Take Nigeria, for example. They were under colonialism until 1960. Multiple coups, all that because of the colonial structure. And now in 2025, they're like, "We make money off of oil. So how are you going to tell us not to do that when y'all have done that forever? You made the world hall for us so you should get your act together and make our economy more environmentally sustainable." And it makes sense for them to say that. In that case, it's about how we turn this big issue with climate change into an issue that is completely relevant to the people's lives, even if it doesn't say climate change.
What have you learned about how environmental issues connect with other systems, like economics, race, or politics?
What I can think of is the transnational trade of waste management.

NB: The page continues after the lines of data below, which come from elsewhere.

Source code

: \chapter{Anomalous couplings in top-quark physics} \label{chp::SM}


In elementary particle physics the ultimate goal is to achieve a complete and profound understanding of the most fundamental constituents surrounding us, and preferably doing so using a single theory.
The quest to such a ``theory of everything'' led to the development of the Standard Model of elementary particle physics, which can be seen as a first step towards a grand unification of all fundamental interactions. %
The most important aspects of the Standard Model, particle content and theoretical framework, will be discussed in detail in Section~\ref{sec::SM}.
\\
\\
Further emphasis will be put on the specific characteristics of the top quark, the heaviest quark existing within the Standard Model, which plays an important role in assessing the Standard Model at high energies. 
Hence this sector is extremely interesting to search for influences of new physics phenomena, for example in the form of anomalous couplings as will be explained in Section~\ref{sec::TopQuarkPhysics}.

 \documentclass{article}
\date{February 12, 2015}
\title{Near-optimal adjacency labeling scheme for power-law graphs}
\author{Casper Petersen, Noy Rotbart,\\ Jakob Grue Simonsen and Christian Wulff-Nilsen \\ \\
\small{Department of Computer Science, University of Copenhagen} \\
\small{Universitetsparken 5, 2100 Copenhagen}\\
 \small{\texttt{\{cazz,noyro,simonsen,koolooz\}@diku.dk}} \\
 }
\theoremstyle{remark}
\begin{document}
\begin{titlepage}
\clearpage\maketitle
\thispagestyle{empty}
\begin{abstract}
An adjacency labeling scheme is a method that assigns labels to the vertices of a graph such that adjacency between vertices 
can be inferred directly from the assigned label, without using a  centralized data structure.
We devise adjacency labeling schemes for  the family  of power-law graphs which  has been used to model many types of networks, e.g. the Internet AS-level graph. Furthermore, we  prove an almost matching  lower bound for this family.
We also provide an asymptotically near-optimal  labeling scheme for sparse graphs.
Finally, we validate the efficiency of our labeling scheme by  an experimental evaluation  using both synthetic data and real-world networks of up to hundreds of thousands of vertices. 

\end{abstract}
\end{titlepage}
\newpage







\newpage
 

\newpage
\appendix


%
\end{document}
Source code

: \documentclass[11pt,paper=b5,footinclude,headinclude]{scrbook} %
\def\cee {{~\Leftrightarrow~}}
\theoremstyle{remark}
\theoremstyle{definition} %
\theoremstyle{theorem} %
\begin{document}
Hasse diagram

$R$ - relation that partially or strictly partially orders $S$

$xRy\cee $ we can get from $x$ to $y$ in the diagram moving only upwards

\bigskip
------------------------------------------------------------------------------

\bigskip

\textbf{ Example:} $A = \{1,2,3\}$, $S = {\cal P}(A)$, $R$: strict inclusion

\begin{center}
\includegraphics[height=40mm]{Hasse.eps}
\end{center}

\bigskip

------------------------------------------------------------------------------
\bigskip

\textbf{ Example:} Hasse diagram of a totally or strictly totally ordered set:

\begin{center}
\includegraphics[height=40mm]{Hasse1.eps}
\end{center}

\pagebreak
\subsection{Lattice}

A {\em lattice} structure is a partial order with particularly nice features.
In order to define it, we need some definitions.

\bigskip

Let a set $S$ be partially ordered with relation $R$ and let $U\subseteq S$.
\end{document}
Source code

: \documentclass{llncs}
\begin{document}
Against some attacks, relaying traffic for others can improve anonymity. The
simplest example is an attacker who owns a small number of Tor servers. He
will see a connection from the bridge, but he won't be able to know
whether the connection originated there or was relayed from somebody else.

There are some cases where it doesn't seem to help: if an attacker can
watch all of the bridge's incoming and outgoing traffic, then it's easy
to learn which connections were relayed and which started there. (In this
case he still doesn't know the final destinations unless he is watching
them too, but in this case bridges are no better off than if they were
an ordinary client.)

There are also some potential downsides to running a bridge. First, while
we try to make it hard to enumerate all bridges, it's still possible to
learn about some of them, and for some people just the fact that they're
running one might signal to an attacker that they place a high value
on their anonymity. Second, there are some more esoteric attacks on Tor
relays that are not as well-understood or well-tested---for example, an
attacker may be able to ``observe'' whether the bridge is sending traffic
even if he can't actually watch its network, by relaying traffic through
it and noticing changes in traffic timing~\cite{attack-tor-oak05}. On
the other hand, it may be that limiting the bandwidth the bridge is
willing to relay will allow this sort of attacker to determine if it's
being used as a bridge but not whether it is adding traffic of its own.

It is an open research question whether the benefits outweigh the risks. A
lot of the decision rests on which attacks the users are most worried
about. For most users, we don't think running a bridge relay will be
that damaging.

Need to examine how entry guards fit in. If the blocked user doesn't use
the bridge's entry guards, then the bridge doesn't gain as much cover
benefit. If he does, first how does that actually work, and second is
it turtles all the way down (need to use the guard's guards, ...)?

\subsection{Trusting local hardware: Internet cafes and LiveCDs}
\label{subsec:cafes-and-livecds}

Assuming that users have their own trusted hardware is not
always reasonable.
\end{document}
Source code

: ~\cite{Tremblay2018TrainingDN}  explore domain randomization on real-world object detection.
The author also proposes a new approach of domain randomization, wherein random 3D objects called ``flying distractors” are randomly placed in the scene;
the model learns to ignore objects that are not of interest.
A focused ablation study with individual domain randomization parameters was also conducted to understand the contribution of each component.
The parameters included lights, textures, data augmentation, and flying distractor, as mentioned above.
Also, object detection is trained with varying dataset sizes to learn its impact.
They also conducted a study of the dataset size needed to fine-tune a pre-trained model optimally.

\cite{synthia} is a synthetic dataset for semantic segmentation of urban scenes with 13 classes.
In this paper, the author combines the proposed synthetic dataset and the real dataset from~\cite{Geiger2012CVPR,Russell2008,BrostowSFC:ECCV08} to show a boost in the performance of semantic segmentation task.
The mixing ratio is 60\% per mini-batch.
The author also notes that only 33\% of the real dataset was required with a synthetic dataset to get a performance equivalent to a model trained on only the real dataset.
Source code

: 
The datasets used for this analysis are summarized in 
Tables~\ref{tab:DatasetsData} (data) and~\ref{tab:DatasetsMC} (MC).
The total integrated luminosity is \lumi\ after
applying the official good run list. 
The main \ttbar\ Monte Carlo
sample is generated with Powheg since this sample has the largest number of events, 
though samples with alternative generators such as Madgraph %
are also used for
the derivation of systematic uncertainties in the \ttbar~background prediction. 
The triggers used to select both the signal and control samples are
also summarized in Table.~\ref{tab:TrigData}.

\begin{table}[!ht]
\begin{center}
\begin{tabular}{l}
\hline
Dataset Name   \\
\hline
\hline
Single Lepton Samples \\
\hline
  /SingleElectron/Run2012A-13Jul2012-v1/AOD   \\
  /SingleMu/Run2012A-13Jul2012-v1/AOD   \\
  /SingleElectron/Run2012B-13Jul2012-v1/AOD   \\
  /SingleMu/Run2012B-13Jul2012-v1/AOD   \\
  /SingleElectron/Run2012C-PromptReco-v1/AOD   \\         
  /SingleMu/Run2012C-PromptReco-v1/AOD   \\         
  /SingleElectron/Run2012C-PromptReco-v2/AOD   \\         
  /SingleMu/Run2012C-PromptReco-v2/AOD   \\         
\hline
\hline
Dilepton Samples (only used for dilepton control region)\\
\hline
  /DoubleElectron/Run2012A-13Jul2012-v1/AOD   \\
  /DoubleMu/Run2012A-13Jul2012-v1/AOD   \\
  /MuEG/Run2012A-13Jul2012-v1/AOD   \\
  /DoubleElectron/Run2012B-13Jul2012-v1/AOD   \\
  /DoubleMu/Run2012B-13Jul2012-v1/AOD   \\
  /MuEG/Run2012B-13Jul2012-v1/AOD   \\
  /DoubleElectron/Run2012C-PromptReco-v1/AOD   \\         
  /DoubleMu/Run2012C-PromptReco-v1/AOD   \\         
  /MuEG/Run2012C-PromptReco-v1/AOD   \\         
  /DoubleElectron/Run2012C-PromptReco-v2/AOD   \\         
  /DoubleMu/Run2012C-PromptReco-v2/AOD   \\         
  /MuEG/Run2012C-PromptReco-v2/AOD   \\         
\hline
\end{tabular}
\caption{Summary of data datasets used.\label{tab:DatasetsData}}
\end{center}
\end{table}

So eventually in America, we have less and less landfills, because we send them to random different places, like Liberia and Vietnam. So we have countries with way more money to transport a lot of their trash and industry to other places. And therefore we aren't dealing with what we've created. So that's one thing.
I think another thing is, in a lot of places, people who are more marginalized have more to do with environmental problems. They contribute less to climate change, but those are issues that people have already talked about for the past 40 years. Beyond that, people's race, class, gender, nationality, all these things affect how you interact with your environment, and I think the next stage is understanding those interactions across places.
For climate change, we know a lot of solutions. Renewable energy, cutting down carbon and oil—we know a lot of solutions on the scientific end, even though we can continue to get more. On the social end though, it's going to be about understanding how people are constrained by their identities and how they work within those constraints in life, and how we can apply that to then how they can create new realities with the environment.